Data for this task section start

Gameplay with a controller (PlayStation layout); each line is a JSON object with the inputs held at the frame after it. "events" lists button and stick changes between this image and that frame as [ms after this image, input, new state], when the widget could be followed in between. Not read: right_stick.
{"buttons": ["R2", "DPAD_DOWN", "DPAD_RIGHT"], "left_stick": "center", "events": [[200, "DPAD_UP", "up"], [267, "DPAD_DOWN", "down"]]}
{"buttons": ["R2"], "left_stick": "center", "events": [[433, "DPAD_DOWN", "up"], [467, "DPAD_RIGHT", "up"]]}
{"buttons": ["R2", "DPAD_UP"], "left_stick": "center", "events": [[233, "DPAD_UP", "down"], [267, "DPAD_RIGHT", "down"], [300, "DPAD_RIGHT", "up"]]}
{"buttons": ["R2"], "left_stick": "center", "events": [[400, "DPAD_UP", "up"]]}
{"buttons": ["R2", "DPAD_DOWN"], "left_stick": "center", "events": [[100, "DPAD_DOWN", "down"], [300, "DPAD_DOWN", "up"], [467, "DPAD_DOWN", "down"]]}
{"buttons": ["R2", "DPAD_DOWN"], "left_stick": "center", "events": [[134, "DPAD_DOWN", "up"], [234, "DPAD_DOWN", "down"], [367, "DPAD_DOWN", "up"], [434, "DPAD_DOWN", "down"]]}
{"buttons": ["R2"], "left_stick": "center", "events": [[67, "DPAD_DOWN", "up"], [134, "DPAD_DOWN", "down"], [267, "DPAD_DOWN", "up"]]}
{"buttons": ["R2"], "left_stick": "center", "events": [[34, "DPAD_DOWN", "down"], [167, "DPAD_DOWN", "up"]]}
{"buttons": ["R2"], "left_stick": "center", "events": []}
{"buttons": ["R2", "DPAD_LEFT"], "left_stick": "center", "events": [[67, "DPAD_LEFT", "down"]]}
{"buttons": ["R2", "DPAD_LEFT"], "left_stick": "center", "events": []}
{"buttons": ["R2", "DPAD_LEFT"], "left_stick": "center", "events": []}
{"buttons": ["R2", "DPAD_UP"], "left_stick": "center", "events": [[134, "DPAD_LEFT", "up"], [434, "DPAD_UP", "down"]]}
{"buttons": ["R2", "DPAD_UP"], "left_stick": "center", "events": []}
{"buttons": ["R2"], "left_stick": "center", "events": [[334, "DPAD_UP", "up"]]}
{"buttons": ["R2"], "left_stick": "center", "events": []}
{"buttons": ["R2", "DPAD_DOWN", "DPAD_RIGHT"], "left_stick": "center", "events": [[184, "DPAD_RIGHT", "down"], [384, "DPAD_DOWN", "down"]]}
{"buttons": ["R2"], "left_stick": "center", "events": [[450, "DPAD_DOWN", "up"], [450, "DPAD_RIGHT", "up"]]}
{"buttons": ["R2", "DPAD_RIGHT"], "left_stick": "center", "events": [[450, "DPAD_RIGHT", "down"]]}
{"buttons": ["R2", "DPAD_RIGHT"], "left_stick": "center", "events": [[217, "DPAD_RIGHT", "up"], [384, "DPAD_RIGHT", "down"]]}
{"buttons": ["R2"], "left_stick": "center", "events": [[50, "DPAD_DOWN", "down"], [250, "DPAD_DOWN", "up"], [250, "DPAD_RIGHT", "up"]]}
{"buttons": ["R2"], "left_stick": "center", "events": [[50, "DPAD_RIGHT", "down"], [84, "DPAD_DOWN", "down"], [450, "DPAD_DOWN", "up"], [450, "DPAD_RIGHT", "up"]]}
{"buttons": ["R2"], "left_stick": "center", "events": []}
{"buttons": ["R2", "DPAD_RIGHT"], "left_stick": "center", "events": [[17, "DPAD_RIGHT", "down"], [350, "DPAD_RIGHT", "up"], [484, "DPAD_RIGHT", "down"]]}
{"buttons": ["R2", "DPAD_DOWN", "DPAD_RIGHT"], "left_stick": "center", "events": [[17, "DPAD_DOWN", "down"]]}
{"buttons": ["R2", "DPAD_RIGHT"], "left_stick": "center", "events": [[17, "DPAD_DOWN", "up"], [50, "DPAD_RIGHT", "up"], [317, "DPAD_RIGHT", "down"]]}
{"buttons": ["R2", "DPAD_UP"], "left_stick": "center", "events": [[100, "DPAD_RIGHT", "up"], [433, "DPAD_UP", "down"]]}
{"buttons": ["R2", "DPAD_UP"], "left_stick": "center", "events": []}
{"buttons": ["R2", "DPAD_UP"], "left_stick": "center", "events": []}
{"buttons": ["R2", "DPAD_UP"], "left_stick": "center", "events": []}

Data for this task section end

▸ Action item
All the entries are to be reproduced verbatim.

▸ Result
Gameplay with a controller (PlayStation layout); each line is a JSON object with the inputs held at the frame after it. "events" lists button and stick changes between this image and that frame as [ms after this image, input, new state], when the widget could be followed in between. Not read: right_stick.
{"buttons": ["R2", "DPAD_DOWN", "DPAD_RIGHT"], "left_stick": "center", "events": [[200, "DPAD_UP", "up"], [267, "DPAD_DOWN", "down"]]}
{"buttons": ["R2"], "left_stick": "center", "events": [[433, "DPAD_DOWN", "up"], [467, "DPAD_RIGHT", "up"]]}
{"buttons": ["R2", "DPAD_UP"], "left_stick": "center", "events": [[233, "DPAD_UP", "down"], [267, "DPAD_RIGHT", "down"], [300, "DPAD_RIGHT", "up"]]}
{"buttons": ["R2"], "left_stick": "center", "events": [[400, "DPAD_UP", "up"]]}
{"buttons": ["R2", "DPAD_DOWN"], "left_stick": "center", "events": [[100, "DPAD_DOWN", "down"], [300, "DPAD_DOWN", "up"], [467, "DPAD_DOWN", "down"]]}
{"buttons": ["R2", "DPAD_DOWN"], "left_stick": "center", "events": [[134, "DPAD_DOWN", "up"], [234, "DPAD_DOWN", "down"], [367, "DPAD_DOWN", "up"], [434, "DPAD_DOWN", "down"]]}
{"buttons": ["R2"], "left_stick": "center", "events": [[67, "DPAD_DOWN", "up"], [134, "DPAD_DOWN", "down"], [267, "DPAD_DOWN", "up"]]}
{"buttons": ["R2"], "left_stick": "center", "events": [[34, "DPAD_DOWN", "down"], [167, "DPAD_DOWN", "up"]]}
{"buttons": ["R2"], "left_stick": "center", "events": []}
{"buttons": ["R2", "DPAD_LEFT"], "left_stick": "center", "events": [[67, "DPAD_LEFT", "down"]]}
{"buttons": ["R2", "DPAD_LEFT"], "left_stick": "center", "events": []}
{"buttons": ["R2", "DPAD_LEFT"], "left_stick": "center", "events": []}
{"buttons": ["R2", "DPAD_UP"], "left_stick": "center", "events": [[134, "DPAD_LEFT", "up"], [434, "DPAD_UP", "down"]]}
{"buttons": ["R2", "DPAD_UP"], "left_stick": "center", "events": []}
{"buttons": ["R2"], "left_stick": "center", "events": [[334, "DPAD_UP", "up"]]}
{"buttons": ["R2"], "left_stick": "center", "events": []}
{"buttons": ["R2", "DPAD_DOWN", "DPAD_RIGHT"], "left_stick": "center", "events": [[184, "DPAD_RIGHT", "down"], [384, "DPAD_DOWN", "down"]]}
{"buttons": ["R2"], "left_stick": "center", "events": [[450, "DPAD_DOWN", "up"], [450, "DPAD_RIGHT", "up"]]}
{"buttons": ["R2", "DPAD_RIGHT"], "left_stick": "center", "events": [[450, "DPAD_RIGHT", "down"]]}
{"buttons": ["R2", "DPAD_RIGHT"], "left_stick": "center", "events": [[217, "DPAD_RIGHT", "up"], [384, "DPAD_RIGHT", "down"]]}
{"buttons": ["R2"], "left_stick": "center", "events": [[50, "DPAD_DOWN", "down"], [250, "DPAD_DOWN", "up"], [250, "DPAD_RIGHT", "up"]]}
{"buttons": ["R2"], "left_stick": "center", "events": [[50, "DPAD_RIGHT", "down"], [84, "DPAD_DOWN", "down"], [450, "DPAD_DOWN", "up"], [450, "DPAD_RIGHT", "up"]]}
{"buttons": ["R2"], "left_stick": "center", "events": []}
{"buttons": ["R2", "DPAD_RIGHT"], "left_stick": "center", "events": [[17, "DPAD_RIGHT", "down"], [350, "DPAD_RIGHT", "up"], [484, "DPAD_RIGHT", "down"]]}
{"buttons": ["R2", "DPAD_DOWN", "DPAD_RIGHT"], "left_stick": "center", "events": [[17, "DPAD_DOWN", "down"]]}
{"buttons": ["R2", "DPAD_RIGHT"], "left_stick": "center", "events": [[17, "DPAD_DOWN", "up"], [50, "DPAD_RIGHT", "up"], [317, "DPAD_RIGHT", "down"]]}
{"buttons": ["R2", "DPAD_UP"], "left_stick": "center", "events": [[100, "DPAD_RIGHT", "up"], [433, "DPAD_UP", "down"]]}
{"buttons": ["R2", "DPAD_UP"], "left_stick": "center", "events": []}
{"buttons": ["R2", "DPAD_UP"], "left_stick": "center", "events": []}
{"buttons": ["R2", "DPAD_UP"], "left_stick": "center", "events": []}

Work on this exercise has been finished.